External factors like this that are outside of our control are really problematic, especially for small indie businesses that don’t have huge reserves to carry them through difficult periods.
It’s not about business owners having to settle for only three holidays this year rather than four. It’s about survival. Many owners sign personal guarantees on leases, to suppliers and for loans they have taken out to start a business. This means that if our business fails people will be coming for our house, our car and everything else we own. This is an underlying stress that families live with all the time.
Businesses like Baltzersen’s and many others cannot afford to stand still. We need to be growing, becoming more efficient and improving all the time to keep pace with changes in the market and to compete in a crowd.
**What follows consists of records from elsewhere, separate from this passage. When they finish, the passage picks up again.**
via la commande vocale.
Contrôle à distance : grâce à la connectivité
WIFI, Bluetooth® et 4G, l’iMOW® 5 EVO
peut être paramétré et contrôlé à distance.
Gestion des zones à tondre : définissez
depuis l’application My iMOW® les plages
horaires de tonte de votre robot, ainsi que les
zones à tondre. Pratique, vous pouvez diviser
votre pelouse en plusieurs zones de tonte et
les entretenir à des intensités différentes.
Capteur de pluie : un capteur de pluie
Growth is how we keep up with increases to minimum wage and it means we are able to award our whole team pay rises to reward them and help keep up with inflation.
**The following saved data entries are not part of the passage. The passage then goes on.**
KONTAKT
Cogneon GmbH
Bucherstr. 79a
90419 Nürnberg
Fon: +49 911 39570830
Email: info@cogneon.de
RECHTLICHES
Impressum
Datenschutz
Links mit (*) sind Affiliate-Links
I have heard the argument about people having a right to choose how they live and I have some sympathy with the idea.
To this point I don’t feel that our team, guests or me on a personal level have infringed on any of the rights that people have to lead their lives, but I can’t say that is true of some of the people who are living and congregating opposite us.
On a basic level I do think the following is reasonable:
- Our team have the right to come to work and not have to deal with verbal abuse or the feeling of being unsafe in the workplace.
- Our guests should have the right to enjoy their food and drink without being verbally abused or subjected to swearing and generally aggressive and disruptive behaviour.
- As the business owner I should have the right to operate my business without having to deal with the negative effects of anti-social behaviour.
What can we do?
I don’t have any expertise in dealing with these kinds of large social problems that exist within society – they are way bigger than me and beyond the level of local government to completely solve.
In a recent open letter published in the Harrogate Advertiser local organisations (Harrogate Homeless Project, North Yorkshire Horizons, North Yorkshire Police and Harrogate Borough Council) suggested that residents should try to support the relevant local charities rather than giving money direct. They are the people that are working in this area on a daily basis so I am not qualified to disagree with them, and most people commenting online are probably in the same situation.
I do question how the existing support structure addresses people who have clearly decided, consciously or as a result of addiction or illness, not to engage with the available services. There was no suggestion of any solutions that might address people in this group.
If the group are moved on from opposite our premises they will likely find somewhere else to settle down, so the issue isn’t going away.
We have been informed that the council Community Safety team are hosting a multi-agency meeting scheduled for Monday, after which there is a plan to brief businesses, but we have no idea what the scope of the discussion will be.
The outlook for this weekend is for reasonable weather and as such we hope we’ll be able to make full use of our outside space. We’ll manage any issues that arise as best as we can.
For their own safety, we’ve instructed our team not to engage with members of the group opposite, to protect guests by directing them to alternative seating where appropriate and report inappropriate behaviour to the Police via 101.
We’d really like to see you at the cafe this weekend and we appreciate your continued support in a challenging time.